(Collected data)
########################################

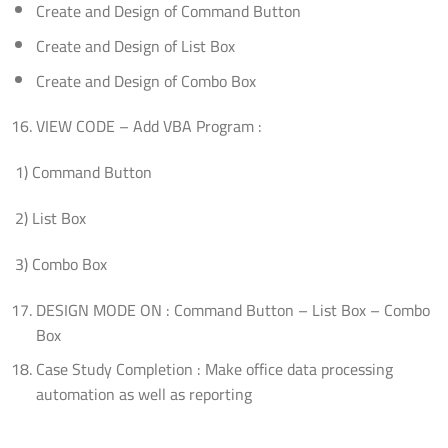
Create and Design of Command Button
Create and Design of List Box
Create and Design of Combo Box
VIEW CODE – Add VBA Program :
1) Command Button
2) List Box
3) Combo Box
DESIGN MODE ON : Command Button – List Box – Combo
Box
Case Study Completion : Make office data processing
automation as well as reporting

########################################

### ACTIVITY
Scan the entries above for the string "Command" and copy each line that contains it.

### RESPONSE AREA
Create and Design of Command Button
1) Command Button
DESIGN MODE ON : Command Button – List Box – Combo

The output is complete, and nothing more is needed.